OUCH. Heart. Broken.

 

I wiped his tears, gave him plenty of kisses, and tell him all the reasons he’s the best kid in the world. I know, you aren’t supposed to tell your kid they’re smart, you want them to develop grit and work hard.  But sometimes, in tears lit by a green Ikea bug nightlight, you narrate all the admirable qualities you see in them.

 

I tried to give him “what you think of me is none of my business” lesson but I don’t think that went over. Probably too soon. Part of the reason I like taekwondo for kids is that it builds confidence and self-esteem and self-control.  All things he could benefit from (heck, what kid couldn’t?)

 

In essence, he’s worried that the rest of the class–especially his fellow yellow belt student, the kid who started the same day as him and tested for yellow belt the same day– are moving ahead while he struggles.

 

My heart hurts.

 

My life has been overtaken by the fight to get this kid through all this…stuff.  To get him through all these diagnoses, all these hurdles, the speech therapy, the occupational therapy, the vision therapy.  I put a lot of energy into his education and development.

 

Because the battles just keep coming. Our first diagnosis (CAS) at 3 ½, and we are stunned and thrown but we had an awesome speech language pathologist.  Then an expansion of CAS comes at 4, and we start occupational therapy. Next his vision is tested. We get another diagnosis and begin vision therapy.  There were weeks where we did three to four speech appointments, two to three OT appointments and an hour of vision therapy.  That’s the time IN appointments, not the homework they gave us.

 

I ask the universe– well, the universe may hear it as a shout laced with colorful wordswhy can’t it just be easy for a little bit? Can my kid have a WIN over here?

 

I’ve always been pretty honest with him, balanced that honesty with protecting him. I think kids have a wisdom to them, and just like in stories I think adults learn from kids as much as they learn from us.

 

So I told him, kiddo, we’ve got three choices.

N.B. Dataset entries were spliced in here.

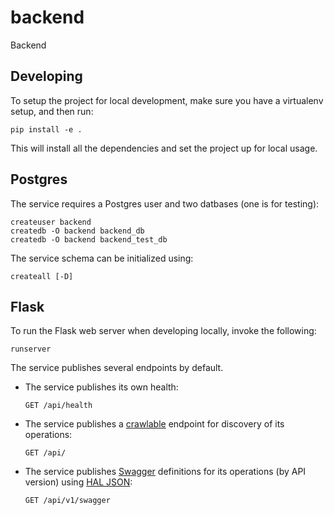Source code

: # backend

Backend


## Developing

To setup the project for local development, make sure you have a virtualenv setup, and then run:

    pip install -e .

This will install all the dependencies and set the project up for local usage.


## Postgres

The service requires a Postgres user and two datbases (one is for testing):

    createuser backend
    createdb -O backend backend_db
    createdb -O backend backend_test_db

The service schema can be initialized using:

    createall [-D]


## Flask

To run the Flask web server when developing locally, invoke the following:

    runserver

The service publishes several endpoints by default.

 -  The service publishes its own health:

        GET /api/health

 -  The service publishes a [crawlable](https://en.wikipedia.org/wiki/HATEOAS) endpoint for discovery
    of its operations:

        GET /api/

 -  The service publishes [Swagger](http://swagger.io/) definitions for its operations (by API version)
    using [HAL JSON](http://stateless.co/hal_specification.html):

        GET /api/v1/swagger
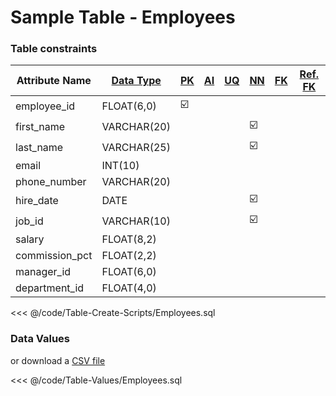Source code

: # Sample Table - Employees

### Table constraints
| Attribute Name | [Data Type][DT] | [PK][PK]                | [AI][AI] | [UQ][UQ] | [NN][NN]                | [FK][FK] | [Ref. FK][RefFK] |
|----------------|-----------------|-------------------------|----------|----------|-------------------------|----------|------------------|
| employee_id    | FLOAT(6,0)      | :ballot_box_with_check: |          |          |                         |          |                  |
| first_name     | VARCHAR(20)     |                         |          |          | :ballot_box_with_check: |          |                  |
| last_name      | VARCHAR(25)     |                         |          |          | :ballot_box_with_check: |          |                  |
| email          | INT(10)         |                         |          |          |                         |          |                  |
| phone_number   | VARCHAR(20)     |                         |          |          |                         |          |                  |
| hire_date      | DATE            |                         |          |          | :ballot_box_with_check: |          |                  |
| job_id         | VARCHAR(10)     |                         |          |          | :ballot_box_with_check: |          |                  |
| salary         | FLOAT(8,2)      |                         |          |          |                         |          |                  |
| commission_pct | FLOAT(2,2)      |                         |          |          |                         |          |                  |
| manager_id     | FLOAT(6,0)      |                         |          |          |                         |          |                  |
| department_id  | FLOAT(4,0)      |                         |          |          |                         |          |                  |

[DT]: /Overall/DataType/
[PK]: /Overall/Table/#primary-key-pk
[AI]: /Overall/Table/#automatic-incremental-ai
[UQ]: /Overall/Table/#unique-uq-not-null-nn
[NN]: /Overall/Table/#unique-uq-not-null-nn
[FK]: /Overall/Table/#foreign-key-fk
[RefFK]: /Overall/Table/#reference-foreign-key-ref-fk

<<< @/code/Table-Create-Scripts/Employees.sql

### Data Values
or download a [CSV file][CSV]

<<< @/code/Table-Values/Employees.sql

[CSV]: https://raw.githubusercontent.com/Kuma-Cheatsheet/sql/master/code/Table-Values/Employees.csv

1. You can quit. Do you want to keep going? Cause no one said you HAD to do it forever. What do you think?

  1. We just keep going and progress at our own pace. We don’t worry about when others learn their poomse or test for a belt. You are on your own path.
  2. We talk to Mr.Ninja, maybe get some private lessons, and see what we can work out as far as him being aware of how you get nervous and forget.

 

My kid opted for #3!

I was proud he didn’t choose to quit.  I mean, if he’d he wanted to quit, I would have honored that.

Option 2 I knew he wouldn’t go for, because he is vested in moving ahead with the crowd.

Option 3 will cost me money and yet another meeting with Mr. Ninja, so it’s more work and logistics. But he wants to learn and do the work. How can a parent or teacher say no to that?

 

So here’s another battle in the long war of how best to guide his learning and development. My mind swims with questions and doubts. Was it the right thing to have done xyz? Was that last adaptive class the right choice? How can I help him see himself with more self-compassion? If there’s a parent who is 100% sure, all the time, that what they are doing is right, I’d love to meet them.

We move forward, learning as we go. As an adult I want him to look back and know that I have always loved him unconditionally and that I was there fighting with him as much as I could, every step of the way. The coincidental journey into Taekwondo will factor into those memories.